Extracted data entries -
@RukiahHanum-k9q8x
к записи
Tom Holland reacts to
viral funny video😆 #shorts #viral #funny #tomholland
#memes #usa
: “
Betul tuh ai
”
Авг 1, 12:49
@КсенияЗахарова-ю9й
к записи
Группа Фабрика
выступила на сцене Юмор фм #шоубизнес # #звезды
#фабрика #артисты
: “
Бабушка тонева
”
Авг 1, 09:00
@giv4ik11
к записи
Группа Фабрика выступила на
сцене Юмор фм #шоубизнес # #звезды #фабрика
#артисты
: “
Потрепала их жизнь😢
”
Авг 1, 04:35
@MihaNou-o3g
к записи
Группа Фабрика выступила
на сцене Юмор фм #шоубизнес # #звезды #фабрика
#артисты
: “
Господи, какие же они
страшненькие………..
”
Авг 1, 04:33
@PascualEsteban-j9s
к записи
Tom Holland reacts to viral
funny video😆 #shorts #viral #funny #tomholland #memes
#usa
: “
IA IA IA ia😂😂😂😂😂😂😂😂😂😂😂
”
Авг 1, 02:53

YOUR INSTRUCTIONS - Which of the lines above include the word "Группа"? Copy each of them.

ANSWER BOX -
Группа Фабрика
Группа Фабрика выступила на
Группа Фабрика выступила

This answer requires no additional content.